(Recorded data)
# # # #

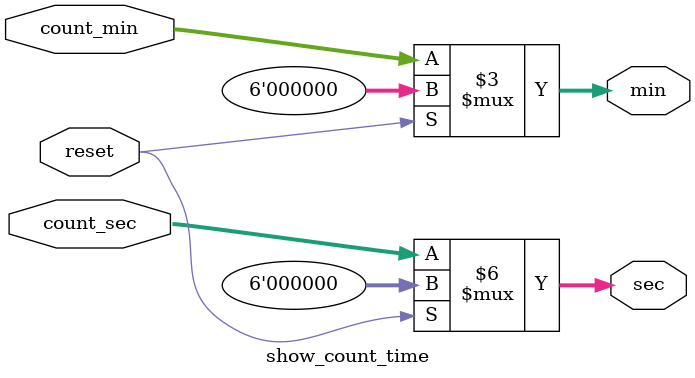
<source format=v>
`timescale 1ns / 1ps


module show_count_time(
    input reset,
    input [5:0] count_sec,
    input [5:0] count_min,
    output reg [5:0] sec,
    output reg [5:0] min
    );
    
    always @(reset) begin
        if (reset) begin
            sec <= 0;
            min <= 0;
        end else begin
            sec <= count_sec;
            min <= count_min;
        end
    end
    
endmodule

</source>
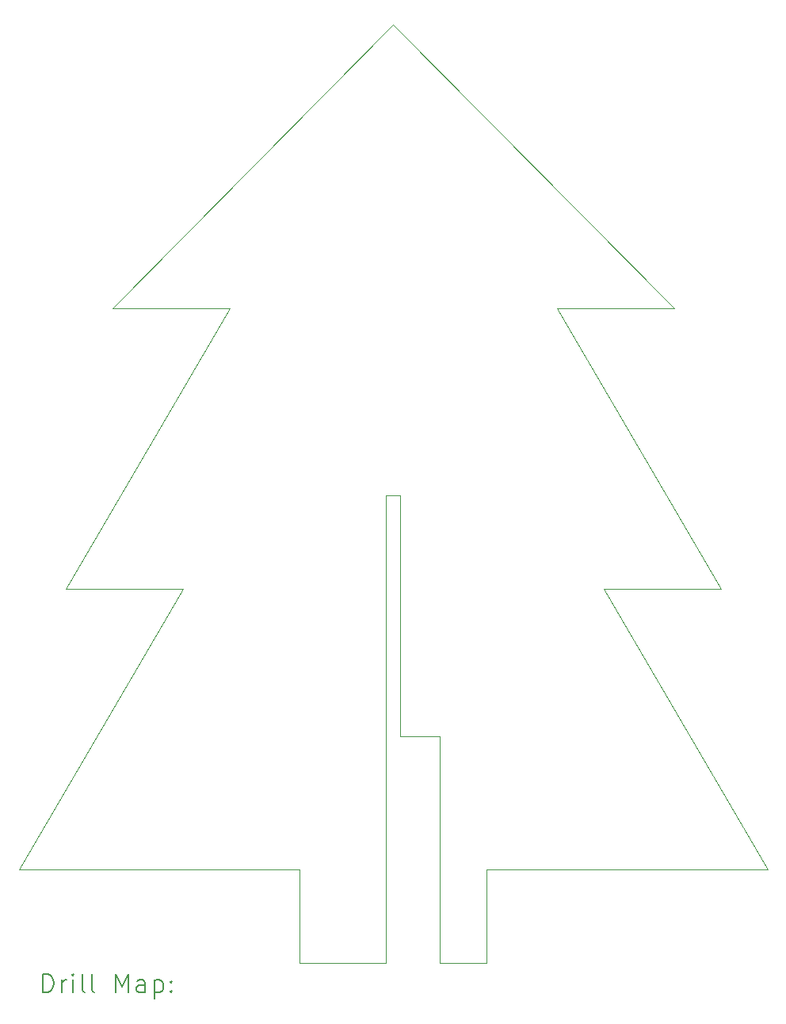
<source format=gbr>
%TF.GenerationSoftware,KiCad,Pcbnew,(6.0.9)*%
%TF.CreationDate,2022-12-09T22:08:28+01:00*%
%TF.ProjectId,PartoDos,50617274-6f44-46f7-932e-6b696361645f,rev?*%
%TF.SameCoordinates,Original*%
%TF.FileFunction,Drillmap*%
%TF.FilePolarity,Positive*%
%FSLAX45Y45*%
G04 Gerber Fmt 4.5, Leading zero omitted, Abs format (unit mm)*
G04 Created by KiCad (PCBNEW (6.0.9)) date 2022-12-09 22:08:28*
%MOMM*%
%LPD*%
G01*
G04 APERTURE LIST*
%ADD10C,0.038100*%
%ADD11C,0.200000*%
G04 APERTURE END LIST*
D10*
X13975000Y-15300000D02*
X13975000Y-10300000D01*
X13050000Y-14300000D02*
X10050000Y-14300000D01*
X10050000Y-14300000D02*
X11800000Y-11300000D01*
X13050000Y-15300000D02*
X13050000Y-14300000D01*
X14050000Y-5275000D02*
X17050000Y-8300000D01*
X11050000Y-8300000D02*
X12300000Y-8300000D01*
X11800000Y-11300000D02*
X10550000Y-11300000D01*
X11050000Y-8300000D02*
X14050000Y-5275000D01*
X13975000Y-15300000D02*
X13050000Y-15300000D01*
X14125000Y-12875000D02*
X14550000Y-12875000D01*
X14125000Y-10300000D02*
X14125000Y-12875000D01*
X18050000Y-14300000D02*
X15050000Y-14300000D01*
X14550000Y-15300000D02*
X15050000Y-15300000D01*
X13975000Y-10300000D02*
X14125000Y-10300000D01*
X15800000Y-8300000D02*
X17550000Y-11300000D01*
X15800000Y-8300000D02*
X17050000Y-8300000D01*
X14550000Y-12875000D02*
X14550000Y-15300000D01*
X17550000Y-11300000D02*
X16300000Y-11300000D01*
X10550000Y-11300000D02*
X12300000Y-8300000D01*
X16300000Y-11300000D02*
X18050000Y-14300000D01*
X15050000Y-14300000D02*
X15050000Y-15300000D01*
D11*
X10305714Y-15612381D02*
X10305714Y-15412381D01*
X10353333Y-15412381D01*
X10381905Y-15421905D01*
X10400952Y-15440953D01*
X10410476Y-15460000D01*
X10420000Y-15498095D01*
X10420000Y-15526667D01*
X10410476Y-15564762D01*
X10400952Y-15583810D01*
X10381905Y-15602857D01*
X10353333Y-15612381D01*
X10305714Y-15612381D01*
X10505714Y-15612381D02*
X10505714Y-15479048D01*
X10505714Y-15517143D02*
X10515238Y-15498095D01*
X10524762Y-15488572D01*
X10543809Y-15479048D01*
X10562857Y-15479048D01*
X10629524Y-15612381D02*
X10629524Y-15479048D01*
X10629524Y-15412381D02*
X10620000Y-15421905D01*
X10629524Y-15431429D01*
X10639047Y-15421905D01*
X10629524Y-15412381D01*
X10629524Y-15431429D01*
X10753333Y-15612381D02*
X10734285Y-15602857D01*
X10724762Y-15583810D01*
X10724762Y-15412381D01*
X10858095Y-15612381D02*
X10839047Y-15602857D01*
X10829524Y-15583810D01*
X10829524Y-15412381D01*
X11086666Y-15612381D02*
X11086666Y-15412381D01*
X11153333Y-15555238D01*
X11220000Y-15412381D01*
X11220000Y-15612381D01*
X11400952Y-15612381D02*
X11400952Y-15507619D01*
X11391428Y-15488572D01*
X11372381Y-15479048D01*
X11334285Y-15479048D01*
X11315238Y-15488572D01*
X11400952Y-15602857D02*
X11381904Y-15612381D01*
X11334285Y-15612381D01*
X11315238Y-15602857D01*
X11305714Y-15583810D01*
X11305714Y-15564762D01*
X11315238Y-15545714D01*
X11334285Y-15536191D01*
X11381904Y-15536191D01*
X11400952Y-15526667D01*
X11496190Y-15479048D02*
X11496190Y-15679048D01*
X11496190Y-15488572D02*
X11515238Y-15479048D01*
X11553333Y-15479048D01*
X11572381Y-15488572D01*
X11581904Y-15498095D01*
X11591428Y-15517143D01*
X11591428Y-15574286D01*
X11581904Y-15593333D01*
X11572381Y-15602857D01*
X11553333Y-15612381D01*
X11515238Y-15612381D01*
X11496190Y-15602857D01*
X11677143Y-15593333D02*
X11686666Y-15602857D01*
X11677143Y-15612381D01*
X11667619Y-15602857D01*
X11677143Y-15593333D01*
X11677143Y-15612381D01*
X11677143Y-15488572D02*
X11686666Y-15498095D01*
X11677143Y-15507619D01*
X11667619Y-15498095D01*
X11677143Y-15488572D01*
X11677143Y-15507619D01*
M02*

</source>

# # # #

* Exercise brief
Across all the records above, how many lines hold the word "APERTURE"? Answer with only that number.

* Finished exercise
2